Thousands of people seek shelter in the stations of the deep Kiev subway

Thousands of people seek shelter in the stations of the deep Kiev subway

Efrem Lukatsky / AP

Families huddle together in the cold subway station

Families huddle together in the cold subway station

Emilio Morenatti / AP

Babies sleep in prams, dogs sniff empty milk bottles. Families huddle together for warmth. One has brought an accordion, it is unclear whether his patriotic singing makes the bystanders happy. Daniela Zipkina, a trained educator, unrolls a small mattress and watches as her well-wrapped offspring, armed with hats, quickly fall asleep.

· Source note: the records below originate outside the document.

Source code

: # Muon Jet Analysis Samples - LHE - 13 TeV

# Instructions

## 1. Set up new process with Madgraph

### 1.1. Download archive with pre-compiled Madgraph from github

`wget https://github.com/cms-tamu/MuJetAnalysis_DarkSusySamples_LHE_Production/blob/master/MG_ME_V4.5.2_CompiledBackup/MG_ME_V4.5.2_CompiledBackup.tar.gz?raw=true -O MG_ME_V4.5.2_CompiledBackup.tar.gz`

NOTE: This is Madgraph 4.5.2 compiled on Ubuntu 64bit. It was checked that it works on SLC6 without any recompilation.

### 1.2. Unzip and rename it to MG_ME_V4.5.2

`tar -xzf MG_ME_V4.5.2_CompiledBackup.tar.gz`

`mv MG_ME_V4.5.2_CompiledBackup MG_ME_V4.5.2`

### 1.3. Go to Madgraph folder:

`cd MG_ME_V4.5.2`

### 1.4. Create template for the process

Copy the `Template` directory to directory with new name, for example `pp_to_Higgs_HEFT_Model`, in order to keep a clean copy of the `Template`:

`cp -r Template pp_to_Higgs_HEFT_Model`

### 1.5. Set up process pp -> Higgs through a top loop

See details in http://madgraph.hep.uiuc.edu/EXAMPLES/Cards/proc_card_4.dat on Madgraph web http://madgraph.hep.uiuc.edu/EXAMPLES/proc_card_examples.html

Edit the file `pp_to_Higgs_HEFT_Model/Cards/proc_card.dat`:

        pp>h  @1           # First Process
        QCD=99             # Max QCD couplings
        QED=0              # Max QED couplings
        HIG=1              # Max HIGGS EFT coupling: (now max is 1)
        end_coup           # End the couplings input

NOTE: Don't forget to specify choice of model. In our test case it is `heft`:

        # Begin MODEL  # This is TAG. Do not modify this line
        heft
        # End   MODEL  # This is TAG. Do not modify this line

It’s harder for adults. They huddle together and keep talking about the same thing: how on earth can it be that we, modern people in the 21st century, considerate, clever people who thought war was something of the past, something unspeakably unfashionable, irrational Stupid, how come we sit here and feel fear creep into our souls like cold into our bones?

The big puzzle: fight or surrender

A question that is discussed again and again: Which is better? A long war as a result of fierce resistance or a short, bloodless one made possible by a quick surrender? The answers vary. A young woman with a fine, sensitive face pleads for the bloodless variant and is then rudely and rudely insulted as a traitor by an older man. That’s exactly what Putin always says, the man says: give up and nothing will happen to you. We mean well, so don’t be rude.

The bulk of the people in the small group gathered at the Arsenalna metro station support the combative variant. But most find the young woman nice and the rough defender unsympathetic.